Pill testing is a furphy that can only spread drug usage

Pill Testing: Arguments For and Against
Catholic Weekly 24 January 2019
Family First Comment: “Advising a potentially allergic user to take only half a 100 per cent pure MDMA pill won’t help anymore than eating half a peanut instead of the whole will stop anaphylactic shock for those allergic to peanuts. With that knowledge, the results of this pill testing push will be frightening. What better way is there to broaden the pool of prospective drug users than to suggest pill testing makes ecstasy use safer? Expect an accelerating number of deaths from this craven misinformation… Why aren’t the pill testing promoters telling the truth about ecstasy, saying pill testing is about safety when it’s not? Maybe there’s something to hide, like another agenda.”

Every death from a party pill in Australia has a toxicology analysis of what caused the death in the coroner’s report, so there are no mysteries about what is causing these deaths.

But here is the appalling news – the cause is very different from what you are hearing from pill testing proponents and from an Australian media that has largely failed its due diligence on this story.

The only Australian study on an extensive number of ecstasy-related deaths looked at 82 coroners’ reports from between 2001 and 2005. First, that is a lot of under-reported ecstasy deaths in five years. Second, 23 per cent of those deaths were caused solely by the MDMA in the pill. Another 59 per cent were caused by MDMA when used with other legal and illegal drugs.

Conclusion? Eighty two per cent of the 82 deaths reviewed were directly attributed to MDMA. Ecstasy is the killer. Third, none of these 82 deaths were from impurities or other unknown drugs in the pills. And recent coroners’ reports concur.

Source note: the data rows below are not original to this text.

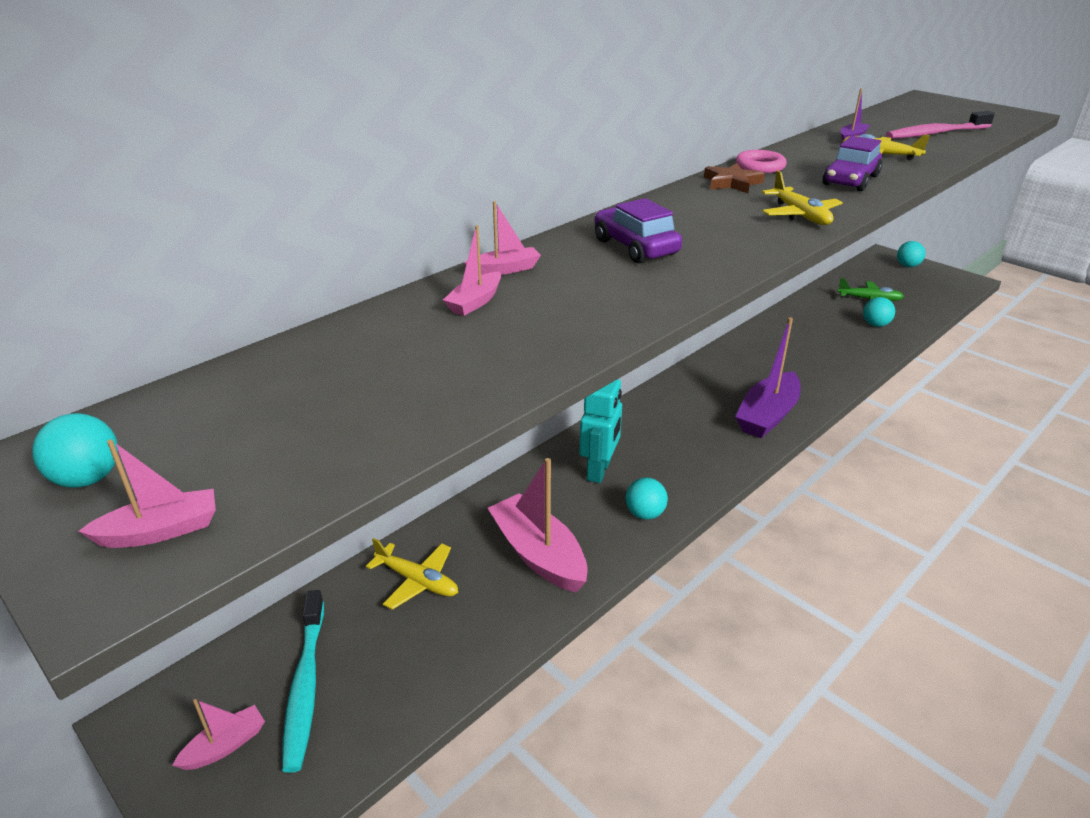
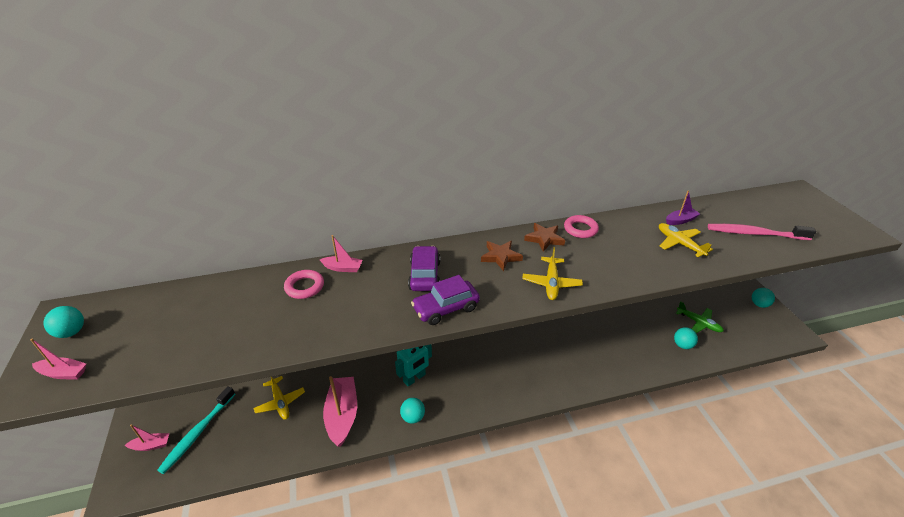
camera: 30 degrees right, 5 degrees up
pink boat [443,225,501,316] -> pink ring [284,270,324,299]
purple boat [735,317,800,438] -> none
purple car [823,136,882,191] -> purple car moved to [411,275,480,325]
none -> brown star [481,241,523,271]

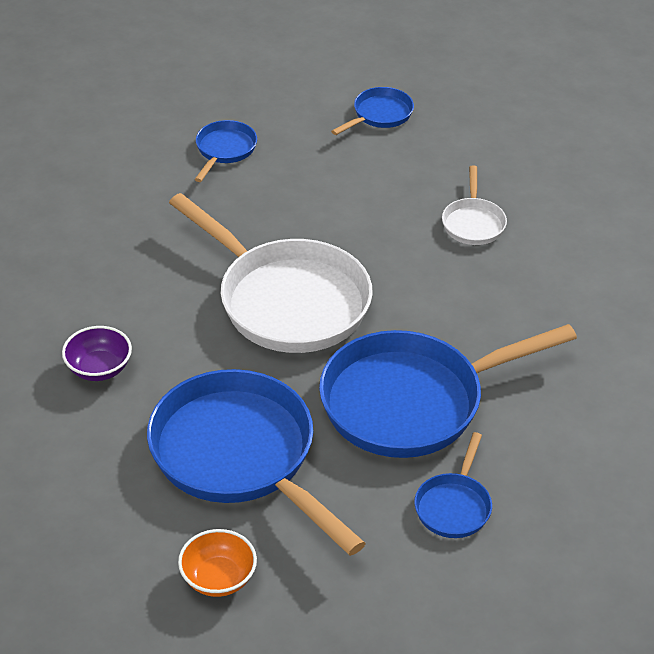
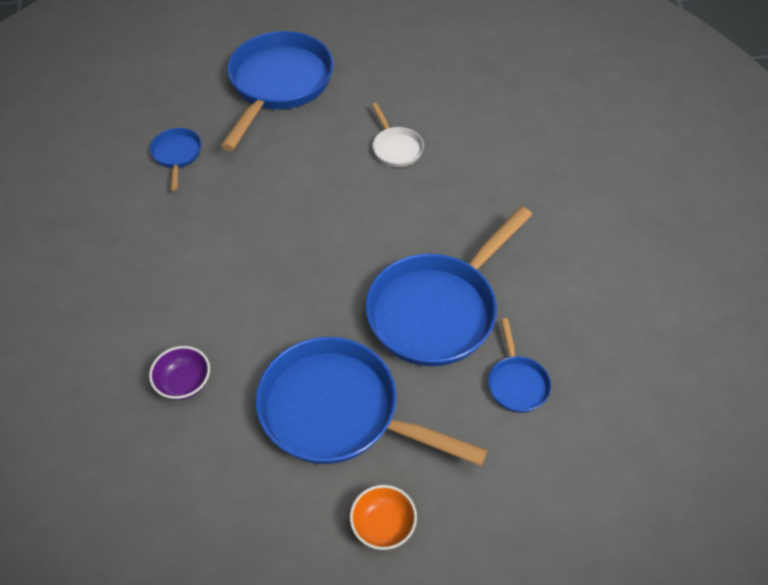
camera: 25 degrees left, 10 degrees up
white pan [169,193,373,353] -> none
blue pan [331,87,414,135] -> blue pan [221,31,334,151], size x2.19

The Daily Telegraph reported on 15 January that Professor Dawson had indicated MDMA was implicated in early toxicology tests on four recent NSW deaths.

The other evidence-free assertion we keep hearing is that many deaths are from MDMA ‘overdoses’. The truth is that MDMA overdoses are rare, with most deaths from a single pill or from MDMA ingestion within the normal range of recreational use.

Even Harm Reduction Australia’s senior organisation, the US Drug Policy Alliance, says ecstasy overdoses are rare. So why does HRA keep promoting this dangerous myth that misleads the public into thinking the MDMA purity of a single pill needs quantifying?

Why, then, are people dying? The reality is that most deaths outside polydrug use are due to something akin to an individual allergic reaction to MDMA. In 1995, Anna Wood took the same tablet as five other friends, but she was the one that died.

So, advising a potentially allergic user to take only half a 100 per cent pure MDMA pill won’t help anymore than eating half a peanut instead of the whole will stop anaphylactic shock for those allergic to peanuts.

With that knowledge, the results of this pill testing push will be frightening. What better way is there to broaden the pool of prospective drug users than to suggest pill testing makes ecstasy use safer? Expect an accelerating number of deaths from this craven misinformation.

There are practical issues too. John Lewis, a forensic scientist at UTS, says pill testing equipment will never provide safety because scrapings from a pill wrongly assume that contained substances are uniformly distributed.

Additionally, the three deaths in Melbourne where purported ecstasy pills contained 4-FA and 25C-NBOMe require equipment so sophisticated that police sent samples to Spain for verification. Also, pill testing won’t reduce drug use and its risks as is claimed.

A festival-goer with a tested ‘dangerous’ pill will simply ask friends next time where the ‘safe’ MDMA ones are purchased.

Why aren’t the pill testing promoters telling the truth about ecstasy, saying pill testing is about safety when it’s not? Maybe there’s something to hide, like another agenda.

Of course, only they know their own motives.

Gary Christian is a specialist researcher in AOD and Community Health for Drug Free Australia.